- _ASSIGNMENT_: The count of lines below that include the string "Preispiraten" is the whole answer; write it alone.
----- INPUT DATA
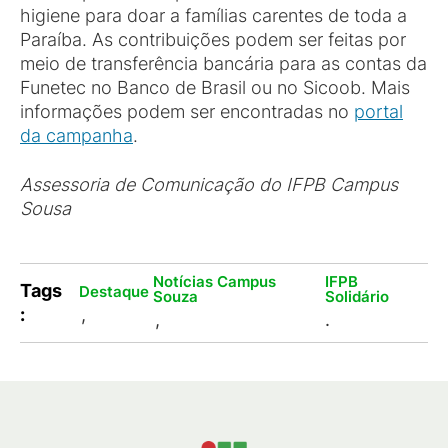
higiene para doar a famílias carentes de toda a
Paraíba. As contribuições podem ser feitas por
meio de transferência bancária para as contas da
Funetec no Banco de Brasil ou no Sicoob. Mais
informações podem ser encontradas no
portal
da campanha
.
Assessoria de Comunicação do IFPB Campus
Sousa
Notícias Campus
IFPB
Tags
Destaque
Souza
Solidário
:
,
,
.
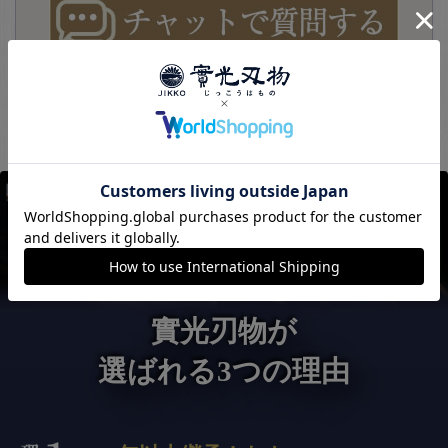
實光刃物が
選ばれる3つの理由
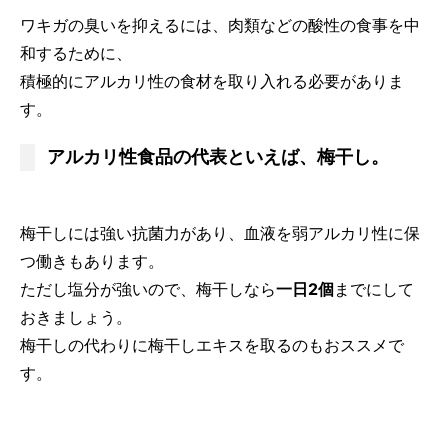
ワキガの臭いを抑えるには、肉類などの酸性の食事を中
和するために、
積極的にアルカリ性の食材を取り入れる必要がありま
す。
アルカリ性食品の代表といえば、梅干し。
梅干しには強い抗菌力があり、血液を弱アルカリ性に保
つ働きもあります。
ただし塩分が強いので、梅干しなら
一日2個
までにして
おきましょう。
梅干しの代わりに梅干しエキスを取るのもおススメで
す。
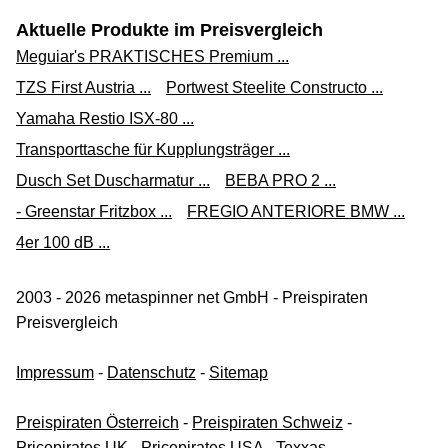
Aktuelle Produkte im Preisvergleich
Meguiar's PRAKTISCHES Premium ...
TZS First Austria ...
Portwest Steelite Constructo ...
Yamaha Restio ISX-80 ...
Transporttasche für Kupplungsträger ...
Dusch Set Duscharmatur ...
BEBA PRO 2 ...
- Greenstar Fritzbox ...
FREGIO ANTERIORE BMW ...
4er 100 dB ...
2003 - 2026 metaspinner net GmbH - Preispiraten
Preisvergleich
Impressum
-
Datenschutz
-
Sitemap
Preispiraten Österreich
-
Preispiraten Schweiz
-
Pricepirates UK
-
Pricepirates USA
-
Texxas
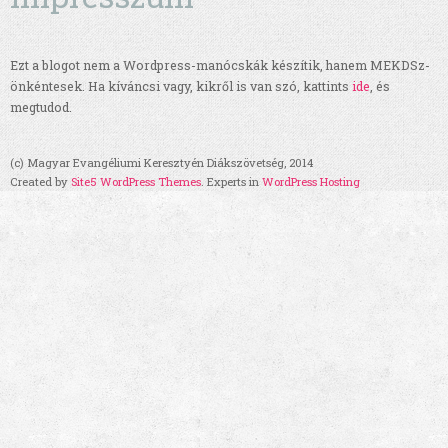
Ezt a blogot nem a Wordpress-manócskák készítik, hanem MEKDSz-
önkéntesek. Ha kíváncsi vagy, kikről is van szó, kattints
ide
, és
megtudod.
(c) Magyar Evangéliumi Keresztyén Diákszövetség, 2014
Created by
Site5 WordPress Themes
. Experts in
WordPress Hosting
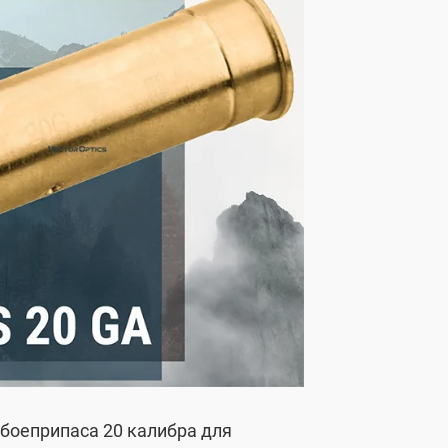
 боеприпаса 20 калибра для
----------
----- INPUT DATA
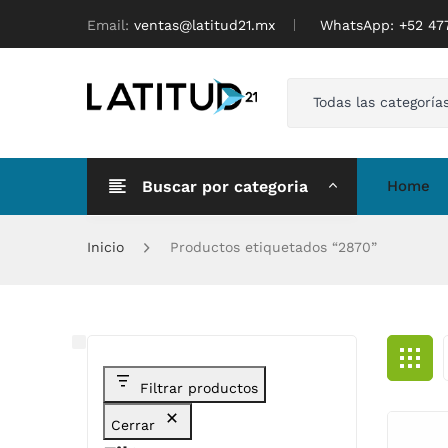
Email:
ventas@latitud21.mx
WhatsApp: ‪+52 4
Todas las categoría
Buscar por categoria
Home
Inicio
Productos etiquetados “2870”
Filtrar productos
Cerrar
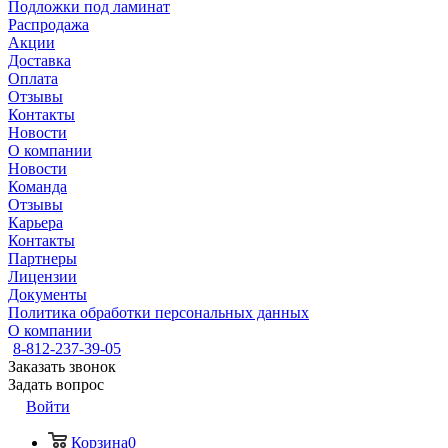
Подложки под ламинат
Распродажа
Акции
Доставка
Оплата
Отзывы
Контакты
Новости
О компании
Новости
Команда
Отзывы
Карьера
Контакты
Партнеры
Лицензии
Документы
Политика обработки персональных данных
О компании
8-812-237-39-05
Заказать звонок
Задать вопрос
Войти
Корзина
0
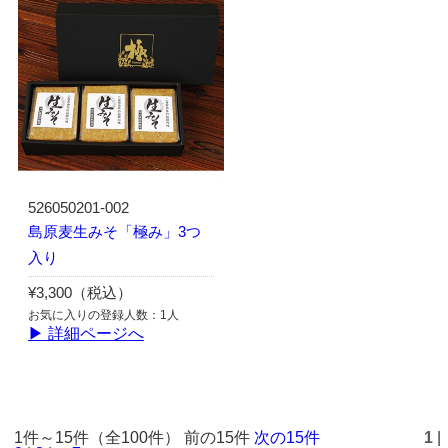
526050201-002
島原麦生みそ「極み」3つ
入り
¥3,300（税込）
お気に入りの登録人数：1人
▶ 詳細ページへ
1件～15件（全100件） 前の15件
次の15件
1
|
----------
- _RESPONSE AREA_: 3